E concluiu afirmando que”queremos que haja uma indenidade e uma autonomia dos cérebros dos seres humanos, porque é o desafio mais importante da humanidade e que orgulho que esteja sendo abordado a partir do Chile”.
Ser humano do fututo
Rafael Yuste agradeceu que “o Senado e a Universidade Católica liderem o alerta ao mundo sobre estes problemas não resolvidos, que são as implicações sociais da neurotecnologia e da IA (IA) isto transcende a Ciência e vai abarcar cada vez mais a sociedade. Temos que decidir que tipo de sociedade e de seres humanos queremos ser no futuro”.

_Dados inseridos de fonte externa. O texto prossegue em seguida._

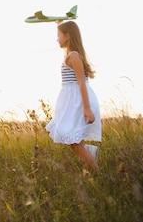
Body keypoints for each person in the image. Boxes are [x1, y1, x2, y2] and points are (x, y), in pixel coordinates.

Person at [45, 20, 101, 172]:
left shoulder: (74, 56)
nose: (57, 39)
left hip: (79, 102)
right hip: (73, 102)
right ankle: (90, 154)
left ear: (68, 36)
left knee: (72, 140)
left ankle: (96, 173)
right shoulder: (70, 55)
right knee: (70, 139)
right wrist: (60, 24)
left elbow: (81, 83)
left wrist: (87, 109)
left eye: (59, 35)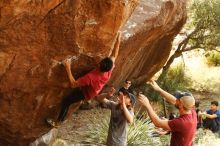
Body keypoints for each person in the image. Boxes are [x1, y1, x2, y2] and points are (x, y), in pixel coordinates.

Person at [46, 32, 121, 127]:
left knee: (66, 101)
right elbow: (115, 54)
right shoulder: (108, 70)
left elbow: (73, 84)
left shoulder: (91, 77)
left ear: (99, 65)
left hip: (87, 93)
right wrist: (118, 38)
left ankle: (58, 122)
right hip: (94, 88)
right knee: (68, 86)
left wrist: (68, 68)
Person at [138, 80, 197, 146]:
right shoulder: (192, 112)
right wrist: (159, 89)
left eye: (178, 100)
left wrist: (147, 104)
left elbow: (157, 123)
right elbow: (174, 100)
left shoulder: (181, 122)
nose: (175, 100)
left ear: (180, 105)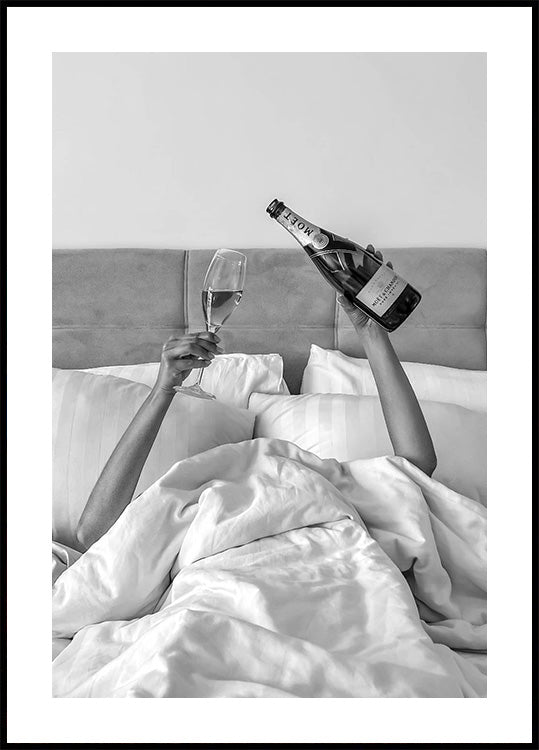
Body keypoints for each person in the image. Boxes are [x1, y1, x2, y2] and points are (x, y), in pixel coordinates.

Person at [75, 248, 437, 552]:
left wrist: (371, 333)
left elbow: (415, 470)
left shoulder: (329, 486)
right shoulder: (193, 500)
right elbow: (94, 533)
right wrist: (163, 389)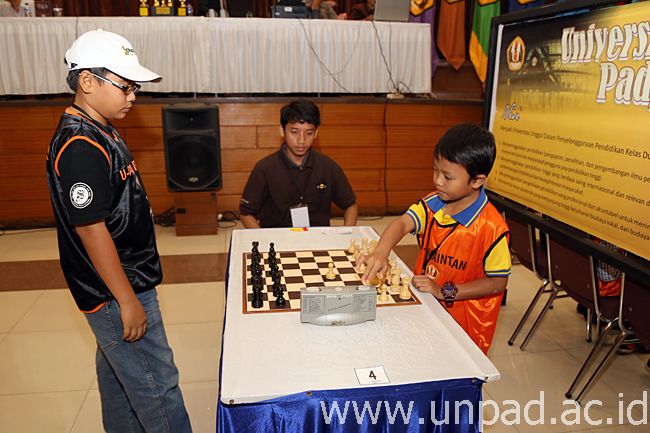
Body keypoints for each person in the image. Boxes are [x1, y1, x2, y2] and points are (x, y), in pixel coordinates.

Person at [45, 30, 192, 433]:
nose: (133, 96)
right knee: (158, 388)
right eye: (125, 87)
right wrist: (127, 300)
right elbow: (91, 230)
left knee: (120, 384)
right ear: (87, 82)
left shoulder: (102, 128)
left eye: (135, 88)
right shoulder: (80, 145)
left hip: (123, 282)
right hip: (117, 289)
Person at [357, 124, 511, 354]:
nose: (438, 181)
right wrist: (381, 252)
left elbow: (498, 283)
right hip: (426, 306)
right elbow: (402, 223)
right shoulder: (434, 203)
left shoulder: (492, 228)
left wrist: (444, 291)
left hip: (465, 328)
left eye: (448, 177)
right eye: (435, 171)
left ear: (477, 181)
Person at [240, 100, 358, 228]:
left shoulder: (328, 166)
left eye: (309, 133)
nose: (301, 140)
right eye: (294, 132)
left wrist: (347, 232)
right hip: (277, 236)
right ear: (282, 131)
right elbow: (246, 213)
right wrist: (263, 238)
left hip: (317, 236)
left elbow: (350, 206)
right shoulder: (265, 168)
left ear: (316, 133)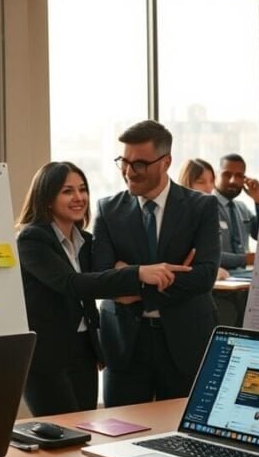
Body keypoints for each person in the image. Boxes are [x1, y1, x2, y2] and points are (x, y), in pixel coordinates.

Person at [16, 161, 191, 416]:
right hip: (46, 356)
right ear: (47, 198)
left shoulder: (86, 241)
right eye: (67, 191)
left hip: (84, 351)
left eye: (82, 189)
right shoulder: (32, 239)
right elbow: (72, 284)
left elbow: (107, 278)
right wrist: (138, 272)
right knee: (62, 434)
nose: (79, 198)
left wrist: (158, 275)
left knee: (84, 429)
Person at [92, 120, 220, 407]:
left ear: (165, 163)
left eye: (139, 164)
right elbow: (99, 278)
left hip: (185, 342)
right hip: (125, 344)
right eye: (123, 162)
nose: (128, 171)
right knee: (118, 431)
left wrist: (128, 277)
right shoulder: (108, 209)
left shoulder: (201, 207)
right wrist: (155, 275)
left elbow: (204, 277)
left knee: (183, 436)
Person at [177, 158, 229, 281]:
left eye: (212, 181)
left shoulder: (209, 211)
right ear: (187, 183)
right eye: (201, 182)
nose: (209, 187)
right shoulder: (179, 214)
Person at [214, 153, 259, 270]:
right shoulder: (206, 206)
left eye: (239, 176)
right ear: (216, 175)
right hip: (219, 280)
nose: (233, 181)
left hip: (242, 278)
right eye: (227, 175)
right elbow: (208, 254)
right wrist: (245, 259)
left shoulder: (242, 208)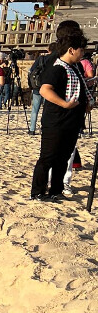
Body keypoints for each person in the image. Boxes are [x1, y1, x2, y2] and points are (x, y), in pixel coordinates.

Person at [31, 32, 93, 201]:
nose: (82, 53)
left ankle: (56, 191)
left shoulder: (75, 68)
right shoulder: (57, 68)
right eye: (81, 50)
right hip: (56, 121)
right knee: (48, 157)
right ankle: (37, 192)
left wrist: (86, 103)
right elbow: (45, 90)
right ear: (71, 50)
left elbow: (79, 89)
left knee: (63, 158)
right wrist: (64, 104)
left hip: (72, 121)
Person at [28, 44, 57, 135]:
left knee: (35, 109)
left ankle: (32, 129)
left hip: (38, 86)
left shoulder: (41, 58)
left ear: (48, 49)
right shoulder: (56, 59)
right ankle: (45, 128)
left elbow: (31, 70)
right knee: (47, 109)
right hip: (50, 87)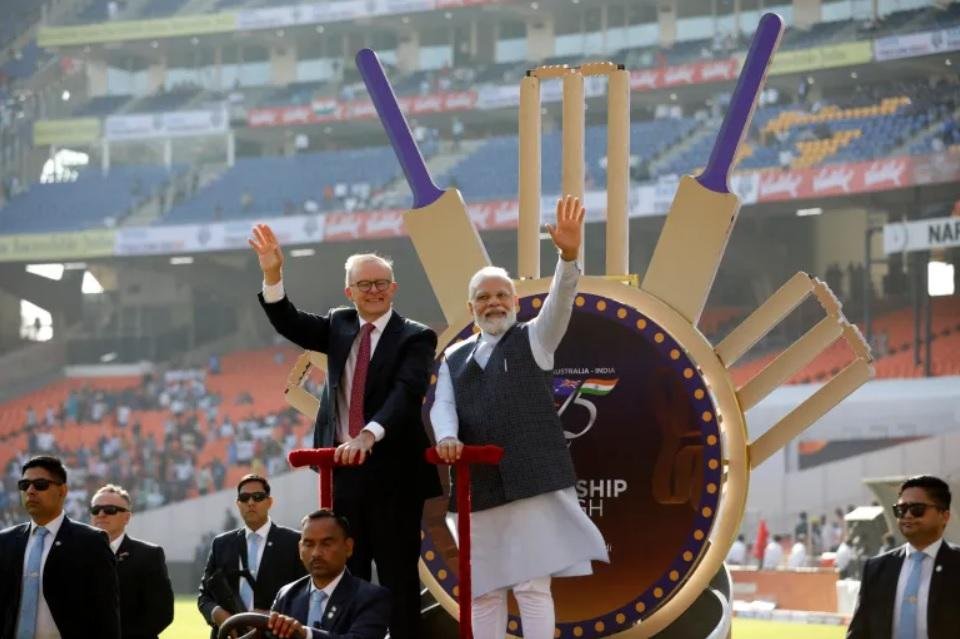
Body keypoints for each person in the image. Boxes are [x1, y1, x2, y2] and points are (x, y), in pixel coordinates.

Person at [430, 195, 608, 639]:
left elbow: (561, 302)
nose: (493, 303)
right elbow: (443, 405)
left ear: (515, 300)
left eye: (501, 295)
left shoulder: (536, 338)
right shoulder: (452, 357)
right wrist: (448, 437)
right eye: (483, 297)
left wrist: (567, 257)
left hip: (533, 477)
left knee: (532, 585)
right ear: (471, 308)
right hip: (479, 487)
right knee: (484, 589)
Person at [251, 224, 441, 639]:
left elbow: (405, 393)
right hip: (344, 474)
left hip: (393, 475)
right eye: (364, 284)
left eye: (380, 283)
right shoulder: (338, 324)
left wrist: (368, 435)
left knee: (397, 578)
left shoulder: (416, 335)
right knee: (344, 579)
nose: (373, 290)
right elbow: (289, 322)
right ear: (348, 291)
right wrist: (272, 274)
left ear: (393, 289)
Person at [0, 455, 121, 639]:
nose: (30, 491)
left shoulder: (91, 543)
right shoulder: (5, 542)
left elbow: (105, 617)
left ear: (62, 490)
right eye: (24, 485)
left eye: (40, 484)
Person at [847, 475, 959, 639]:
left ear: (944, 516)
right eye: (901, 510)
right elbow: (859, 633)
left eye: (917, 509)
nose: (907, 515)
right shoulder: (876, 569)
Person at [197, 474, 306, 639]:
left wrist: (270, 617)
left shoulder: (294, 542)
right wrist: (218, 614)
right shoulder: (221, 543)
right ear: (238, 504)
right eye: (244, 497)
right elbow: (204, 595)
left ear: (270, 502)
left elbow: (305, 594)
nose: (251, 502)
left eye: (258, 497)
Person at [266, 510, 390, 639]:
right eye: (309, 544)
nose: (316, 553)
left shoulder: (371, 598)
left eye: (326, 543)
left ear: (348, 547)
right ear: (300, 549)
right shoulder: (287, 594)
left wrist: (306, 634)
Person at [90, 484, 173, 639]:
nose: (101, 514)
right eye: (95, 510)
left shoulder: (149, 555)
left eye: (110, 510)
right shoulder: (76, 553)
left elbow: (162, 614)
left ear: (127, 517)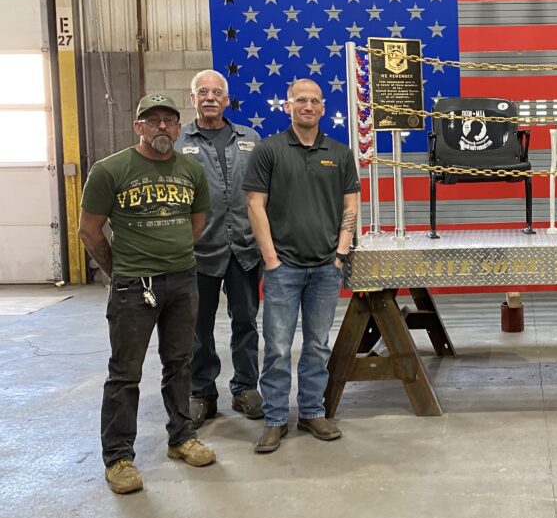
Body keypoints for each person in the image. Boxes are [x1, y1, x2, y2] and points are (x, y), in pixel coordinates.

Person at [79, 93, 216, 494]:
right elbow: (90, 231)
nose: (161, 127)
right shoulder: (110, 170)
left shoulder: (191, 170)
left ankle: (181, 438)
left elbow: (196, 224)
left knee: (180, 362)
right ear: (138, 126)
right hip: (133, 286)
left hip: (182, 280)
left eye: (168, 120)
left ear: (178, 127)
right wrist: (121, 269)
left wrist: (171, 259)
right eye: (152, 120)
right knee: (125, 373)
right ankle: (118, 457)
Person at [243, 78, 360, 454]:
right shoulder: (268, 150)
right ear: (288, 106)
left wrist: (340, 254)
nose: (307, 106)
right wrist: (272, 260)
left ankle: (312, 412)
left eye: (314, 100)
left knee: (317, 346)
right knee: (276, 347)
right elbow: (255, 205)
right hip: (284, 270)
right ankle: (275, 420)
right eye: (300, 100)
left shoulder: (340, 153)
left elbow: (351, 207)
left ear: (323, 108)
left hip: (327, 268)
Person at [175, 70, 263, 428]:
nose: (210, 98)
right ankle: (201, 392)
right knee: (198, 325)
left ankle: (245, 388)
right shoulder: (180, 143)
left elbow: (264, 191)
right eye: (203, 92)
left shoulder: (250, 139)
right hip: (199, 250)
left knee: (246, 321)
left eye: (217, 92)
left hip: (244, 247)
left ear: (227, 100)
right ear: (193, 98)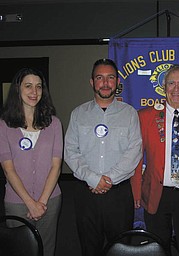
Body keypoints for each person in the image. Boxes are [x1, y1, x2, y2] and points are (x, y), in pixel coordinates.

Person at [64, 58, 142, 256]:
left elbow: (134, 151)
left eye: (110, 78)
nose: (105, 83)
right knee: (89, 249)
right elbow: (70, 152)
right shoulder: (78, 114)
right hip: (86, 194)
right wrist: (93, 178)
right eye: (100, 78)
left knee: (122, 249)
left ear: (117, 82)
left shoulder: (130, 113)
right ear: (92, 82)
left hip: (119, 194)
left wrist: (107, 180)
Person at [131, 64, 179, 256]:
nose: (176, 89)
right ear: (164, 87)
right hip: (157, 192)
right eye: (171, 83)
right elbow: (136, 158)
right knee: (158, 248)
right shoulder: (145, 116)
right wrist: (136, 192)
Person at [0, 67, 63, 256]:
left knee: (46, 249)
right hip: (17, 202)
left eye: (39, 87)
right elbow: (8, 170)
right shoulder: (4, 125)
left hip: (50, 201)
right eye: (28, 86)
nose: (34, 92)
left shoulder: (54, 124)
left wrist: (41, 202)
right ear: (17, 89)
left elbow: (56, 166)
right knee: (20, 250)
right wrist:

Ele acrescentou que “vamos definir pela primeira vez na história o conceito dados neurais-o que legalmente nunca foi feito – pois são diferentes dos dados normais, porque são baseados na atividade cerebral das pessoas. Queremos que esses neurodatos sejam definidos como um órgão do corpo, não físico, mas mental e seria o mais importante de todos os órgãos porque é o que nos define como somos”.
E finalizou apontando que “se isso pode ser feito no Chile e os neurodatos podem ser definidos do ponto de vista legal, haverá uma linha que não pode ser cruzada porque ficariam estabelecidos como os órgãos podem ser doados e recebidos para fins médicos ou altruístas, mas não comerciais”.